- RECORDS FOR THE TASK -
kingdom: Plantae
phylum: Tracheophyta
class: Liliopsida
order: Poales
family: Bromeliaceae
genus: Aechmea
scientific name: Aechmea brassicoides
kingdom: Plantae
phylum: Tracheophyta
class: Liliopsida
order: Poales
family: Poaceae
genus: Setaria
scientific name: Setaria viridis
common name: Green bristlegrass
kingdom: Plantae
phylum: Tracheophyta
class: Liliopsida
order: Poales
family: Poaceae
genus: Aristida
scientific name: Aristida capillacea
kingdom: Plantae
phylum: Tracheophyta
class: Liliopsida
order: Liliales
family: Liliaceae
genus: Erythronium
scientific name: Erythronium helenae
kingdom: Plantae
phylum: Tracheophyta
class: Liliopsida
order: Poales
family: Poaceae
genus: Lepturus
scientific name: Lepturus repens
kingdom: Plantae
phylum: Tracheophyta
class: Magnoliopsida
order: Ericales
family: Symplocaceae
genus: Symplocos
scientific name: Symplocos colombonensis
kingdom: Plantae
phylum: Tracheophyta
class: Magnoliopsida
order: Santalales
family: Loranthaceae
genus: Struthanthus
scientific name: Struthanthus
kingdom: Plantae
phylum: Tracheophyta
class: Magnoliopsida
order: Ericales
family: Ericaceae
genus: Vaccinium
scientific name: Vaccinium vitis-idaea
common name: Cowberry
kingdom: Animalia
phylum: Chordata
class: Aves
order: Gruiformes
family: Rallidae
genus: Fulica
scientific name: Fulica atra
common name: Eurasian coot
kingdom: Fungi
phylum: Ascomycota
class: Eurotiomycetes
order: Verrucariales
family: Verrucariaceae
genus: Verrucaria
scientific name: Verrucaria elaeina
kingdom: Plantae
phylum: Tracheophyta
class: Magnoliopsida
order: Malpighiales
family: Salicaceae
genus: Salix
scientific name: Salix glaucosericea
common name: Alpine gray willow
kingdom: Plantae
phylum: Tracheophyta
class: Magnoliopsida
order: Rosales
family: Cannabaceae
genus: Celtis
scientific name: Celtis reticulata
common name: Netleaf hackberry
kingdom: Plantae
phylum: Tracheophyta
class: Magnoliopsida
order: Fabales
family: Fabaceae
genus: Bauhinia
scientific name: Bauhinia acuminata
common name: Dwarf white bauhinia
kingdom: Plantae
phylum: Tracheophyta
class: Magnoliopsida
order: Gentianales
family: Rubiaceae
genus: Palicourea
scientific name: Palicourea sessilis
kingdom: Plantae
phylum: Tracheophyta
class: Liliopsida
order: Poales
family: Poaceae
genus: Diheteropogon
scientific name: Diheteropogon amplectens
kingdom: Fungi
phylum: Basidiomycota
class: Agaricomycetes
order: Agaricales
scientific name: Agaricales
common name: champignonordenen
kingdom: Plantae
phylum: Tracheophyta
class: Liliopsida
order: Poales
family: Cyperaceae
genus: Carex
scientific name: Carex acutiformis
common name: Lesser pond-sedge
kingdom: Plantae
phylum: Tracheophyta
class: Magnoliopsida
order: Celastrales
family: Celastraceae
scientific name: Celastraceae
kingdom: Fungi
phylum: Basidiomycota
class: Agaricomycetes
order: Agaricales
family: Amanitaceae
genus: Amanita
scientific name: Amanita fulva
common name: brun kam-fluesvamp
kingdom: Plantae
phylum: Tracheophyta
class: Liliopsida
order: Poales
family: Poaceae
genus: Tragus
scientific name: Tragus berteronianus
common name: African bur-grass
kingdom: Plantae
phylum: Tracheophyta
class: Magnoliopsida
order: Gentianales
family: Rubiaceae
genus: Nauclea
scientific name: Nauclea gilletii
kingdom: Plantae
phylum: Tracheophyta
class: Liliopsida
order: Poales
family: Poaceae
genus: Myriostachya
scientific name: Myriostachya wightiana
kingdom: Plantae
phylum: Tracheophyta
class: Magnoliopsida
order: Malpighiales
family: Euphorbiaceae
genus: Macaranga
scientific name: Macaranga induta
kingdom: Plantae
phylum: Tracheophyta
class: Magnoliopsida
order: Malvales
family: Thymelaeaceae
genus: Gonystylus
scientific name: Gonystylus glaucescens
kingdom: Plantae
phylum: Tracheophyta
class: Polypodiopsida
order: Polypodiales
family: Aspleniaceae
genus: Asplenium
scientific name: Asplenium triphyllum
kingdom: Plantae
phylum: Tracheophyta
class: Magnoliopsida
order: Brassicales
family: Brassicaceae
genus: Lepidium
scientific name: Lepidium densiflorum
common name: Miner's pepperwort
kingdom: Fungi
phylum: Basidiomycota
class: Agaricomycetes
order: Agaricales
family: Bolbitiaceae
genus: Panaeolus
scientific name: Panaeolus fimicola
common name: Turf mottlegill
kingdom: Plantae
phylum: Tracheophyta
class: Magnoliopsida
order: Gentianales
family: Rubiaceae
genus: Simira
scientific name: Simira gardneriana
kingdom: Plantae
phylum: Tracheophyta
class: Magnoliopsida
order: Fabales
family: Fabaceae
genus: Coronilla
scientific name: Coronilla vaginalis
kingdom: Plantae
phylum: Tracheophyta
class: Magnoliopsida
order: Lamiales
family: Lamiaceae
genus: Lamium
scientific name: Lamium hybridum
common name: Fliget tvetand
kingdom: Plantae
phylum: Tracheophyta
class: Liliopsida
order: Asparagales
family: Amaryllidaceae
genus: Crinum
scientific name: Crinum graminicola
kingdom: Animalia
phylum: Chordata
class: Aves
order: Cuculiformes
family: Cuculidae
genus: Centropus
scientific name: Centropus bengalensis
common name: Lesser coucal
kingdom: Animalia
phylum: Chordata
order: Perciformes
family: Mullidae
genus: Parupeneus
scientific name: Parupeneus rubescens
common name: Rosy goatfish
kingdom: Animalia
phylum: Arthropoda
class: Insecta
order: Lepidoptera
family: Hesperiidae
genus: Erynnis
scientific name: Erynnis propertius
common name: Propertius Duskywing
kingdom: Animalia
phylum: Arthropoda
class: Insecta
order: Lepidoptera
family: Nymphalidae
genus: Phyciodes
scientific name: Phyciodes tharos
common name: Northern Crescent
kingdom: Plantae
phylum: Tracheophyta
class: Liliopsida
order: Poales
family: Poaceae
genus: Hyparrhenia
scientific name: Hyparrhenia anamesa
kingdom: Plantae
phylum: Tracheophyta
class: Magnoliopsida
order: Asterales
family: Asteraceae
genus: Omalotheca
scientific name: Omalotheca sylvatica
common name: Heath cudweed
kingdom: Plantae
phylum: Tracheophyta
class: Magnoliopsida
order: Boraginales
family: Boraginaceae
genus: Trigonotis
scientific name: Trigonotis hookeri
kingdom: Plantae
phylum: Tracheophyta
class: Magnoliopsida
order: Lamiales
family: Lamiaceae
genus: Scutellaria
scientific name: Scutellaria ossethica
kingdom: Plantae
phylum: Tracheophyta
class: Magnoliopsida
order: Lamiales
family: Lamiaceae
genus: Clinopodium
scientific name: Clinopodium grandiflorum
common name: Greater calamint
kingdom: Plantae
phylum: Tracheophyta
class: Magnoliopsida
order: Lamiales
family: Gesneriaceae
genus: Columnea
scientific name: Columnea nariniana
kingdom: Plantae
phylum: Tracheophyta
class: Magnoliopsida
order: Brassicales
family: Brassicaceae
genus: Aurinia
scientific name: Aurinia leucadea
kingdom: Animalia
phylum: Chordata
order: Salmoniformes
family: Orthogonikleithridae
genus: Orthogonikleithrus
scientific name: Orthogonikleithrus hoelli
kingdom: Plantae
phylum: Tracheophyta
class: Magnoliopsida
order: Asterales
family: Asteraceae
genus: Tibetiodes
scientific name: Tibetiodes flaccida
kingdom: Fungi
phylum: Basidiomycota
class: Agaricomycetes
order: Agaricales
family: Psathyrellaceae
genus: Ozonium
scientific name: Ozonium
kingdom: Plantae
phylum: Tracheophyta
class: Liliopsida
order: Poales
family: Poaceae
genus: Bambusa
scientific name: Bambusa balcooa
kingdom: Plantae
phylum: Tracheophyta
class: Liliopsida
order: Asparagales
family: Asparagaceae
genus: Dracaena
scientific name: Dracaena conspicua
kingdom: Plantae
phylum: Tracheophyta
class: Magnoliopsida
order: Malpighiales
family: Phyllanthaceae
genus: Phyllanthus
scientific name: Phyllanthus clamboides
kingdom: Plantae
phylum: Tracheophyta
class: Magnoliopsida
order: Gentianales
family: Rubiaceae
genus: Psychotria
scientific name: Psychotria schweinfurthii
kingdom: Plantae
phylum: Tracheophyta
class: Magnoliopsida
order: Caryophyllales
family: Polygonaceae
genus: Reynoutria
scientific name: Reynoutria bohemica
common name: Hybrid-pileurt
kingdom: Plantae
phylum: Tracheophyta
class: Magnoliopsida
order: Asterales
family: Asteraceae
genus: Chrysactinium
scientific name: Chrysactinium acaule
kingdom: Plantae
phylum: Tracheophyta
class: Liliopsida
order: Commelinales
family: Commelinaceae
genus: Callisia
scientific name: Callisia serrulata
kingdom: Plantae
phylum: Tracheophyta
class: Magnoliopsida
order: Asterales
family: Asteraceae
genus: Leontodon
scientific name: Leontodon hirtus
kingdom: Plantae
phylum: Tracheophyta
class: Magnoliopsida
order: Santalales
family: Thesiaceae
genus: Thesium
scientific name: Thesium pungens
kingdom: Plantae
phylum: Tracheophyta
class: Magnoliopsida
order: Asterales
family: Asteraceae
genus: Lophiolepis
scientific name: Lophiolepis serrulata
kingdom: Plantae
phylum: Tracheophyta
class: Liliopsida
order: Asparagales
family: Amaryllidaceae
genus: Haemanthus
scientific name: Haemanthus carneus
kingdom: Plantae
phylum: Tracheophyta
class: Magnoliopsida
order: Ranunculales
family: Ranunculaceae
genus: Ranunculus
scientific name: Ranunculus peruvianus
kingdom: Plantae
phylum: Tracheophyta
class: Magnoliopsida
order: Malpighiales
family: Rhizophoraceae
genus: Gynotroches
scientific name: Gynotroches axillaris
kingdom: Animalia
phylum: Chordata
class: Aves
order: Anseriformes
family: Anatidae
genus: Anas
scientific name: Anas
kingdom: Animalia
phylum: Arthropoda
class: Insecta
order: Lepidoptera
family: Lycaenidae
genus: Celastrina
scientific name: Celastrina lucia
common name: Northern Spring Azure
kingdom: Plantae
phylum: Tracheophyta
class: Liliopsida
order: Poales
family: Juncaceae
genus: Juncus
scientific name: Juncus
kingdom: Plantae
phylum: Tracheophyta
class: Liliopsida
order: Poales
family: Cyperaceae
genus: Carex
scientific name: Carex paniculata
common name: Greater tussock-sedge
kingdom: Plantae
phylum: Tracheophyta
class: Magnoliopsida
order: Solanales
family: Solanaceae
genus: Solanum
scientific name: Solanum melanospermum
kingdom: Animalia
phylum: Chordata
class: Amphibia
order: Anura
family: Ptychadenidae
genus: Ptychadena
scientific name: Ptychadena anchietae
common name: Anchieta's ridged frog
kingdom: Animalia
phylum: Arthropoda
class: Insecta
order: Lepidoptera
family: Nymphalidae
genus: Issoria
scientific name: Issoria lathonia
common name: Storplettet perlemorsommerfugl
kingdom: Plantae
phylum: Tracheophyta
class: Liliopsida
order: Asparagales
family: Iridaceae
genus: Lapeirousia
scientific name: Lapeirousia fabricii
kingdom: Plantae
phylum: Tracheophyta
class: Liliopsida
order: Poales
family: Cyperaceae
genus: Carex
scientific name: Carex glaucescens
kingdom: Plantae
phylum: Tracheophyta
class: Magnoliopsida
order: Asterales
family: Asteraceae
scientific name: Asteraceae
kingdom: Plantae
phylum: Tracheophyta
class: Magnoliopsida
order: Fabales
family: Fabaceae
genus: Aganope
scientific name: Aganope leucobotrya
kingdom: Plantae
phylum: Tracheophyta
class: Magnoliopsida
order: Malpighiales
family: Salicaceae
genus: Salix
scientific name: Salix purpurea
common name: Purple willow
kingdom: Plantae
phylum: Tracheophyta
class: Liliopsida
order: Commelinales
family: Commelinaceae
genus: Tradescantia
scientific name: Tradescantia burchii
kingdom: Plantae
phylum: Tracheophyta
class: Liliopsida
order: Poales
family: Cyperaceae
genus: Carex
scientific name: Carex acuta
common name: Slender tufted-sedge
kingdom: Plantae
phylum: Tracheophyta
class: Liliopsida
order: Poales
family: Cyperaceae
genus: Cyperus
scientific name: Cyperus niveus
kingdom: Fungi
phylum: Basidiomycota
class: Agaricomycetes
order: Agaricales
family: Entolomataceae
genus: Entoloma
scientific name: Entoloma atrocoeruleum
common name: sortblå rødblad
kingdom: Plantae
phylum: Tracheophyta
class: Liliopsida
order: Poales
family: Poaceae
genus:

- WHAT IS NEEDED -
Reproduce the listing above verbatim, from its first line through the line containing "common name: Eurasian coot", including that line.

- TASK ANSWER -
kingdom: Plantae
phylum: Tracheophyta
class: Liliopsida
order: Poales
family: Bromeliaceae
genus: Aechmea
scientific name: Aechmea brassicoides
kingdom: Plantae
phylum: Tracheophyta
class: Liliopsida
order: Poales
family: Poaceae
genus: Setaria
scientific name: Setaria viridis
common name: Green bristlegrass
kingdom: Plantae
phylum: Tracheophyta
class: Liliopsida
order: Poales
family: Poaceae
genus: Aristida
scientific name: Aristida capillacea
kingdom: Plantae
phylum: Tracheophyta
class: Liliopsida
order: Liliales
family: Liliaceae
genus: Erythronium
scientific name: Erythronium helenae
kingdom: Plantae
phylum: Tracheophyta
class: Liliopsida
order: Poales
family: Poaceae
genus: Lepturus
scientific name: Lepturus repens
kingdom: Plantae
phylum: Tracheophyta
class: Magnoliopsida
order: Ericales
family: Symplocaceae
genus: Symplocos
scientific name: Symplocos colombonensis
kingdom: Plantae
phylum: Tracheophyta
class: Magnoliopsida
order: Santalales
family: Loranthaceae
genus: Struthanthus
scientific name: Struthanthus
kingdom: Plantae
phylum: Tracheophyta
class: Magnoliopsida
order: Ericales
family: Ericaceae
genus: Vaccinium
scientific name: Vaccinium vitis-idaea
common name: Cowberry
kingdom: Animalia
phylum: Chordata
class: Aves
order: Gruiformes
family: Rallidae
genus: Fulica
scientific name: Fulica atra
common name: Eurasian coot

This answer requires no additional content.